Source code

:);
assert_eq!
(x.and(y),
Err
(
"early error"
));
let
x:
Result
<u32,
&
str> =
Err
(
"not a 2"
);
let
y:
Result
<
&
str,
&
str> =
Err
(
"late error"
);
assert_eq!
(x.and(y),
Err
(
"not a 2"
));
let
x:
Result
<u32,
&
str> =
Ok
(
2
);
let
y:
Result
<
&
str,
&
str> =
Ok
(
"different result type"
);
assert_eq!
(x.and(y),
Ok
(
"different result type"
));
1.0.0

● **INSTRUCTIONS TO FOLLOW**
Having read the records above, print them out again exactly.

● **FINISHED TASK**
Source code

:);
assert_eq!
(x.and(y),
Err
(
"early error"
));
let
x:
Result
<u32,
&
str> =
Err
(
"not a 2"
);
let
y:
Result
<
&
str,
&
str> =
Err
(
"late error"
);
assert_eq!
(x.and(y),
Err
(
"not a 2"
));
let
x:
Result
<u32,
&
str> =
Ok
(
2
);
let
y:
Result
<
&
str,
&
str> =
Ok
(
"different result type"
);
assert_eq!
(x.and(y),
Ok
(
"different result type"
));
1.0.0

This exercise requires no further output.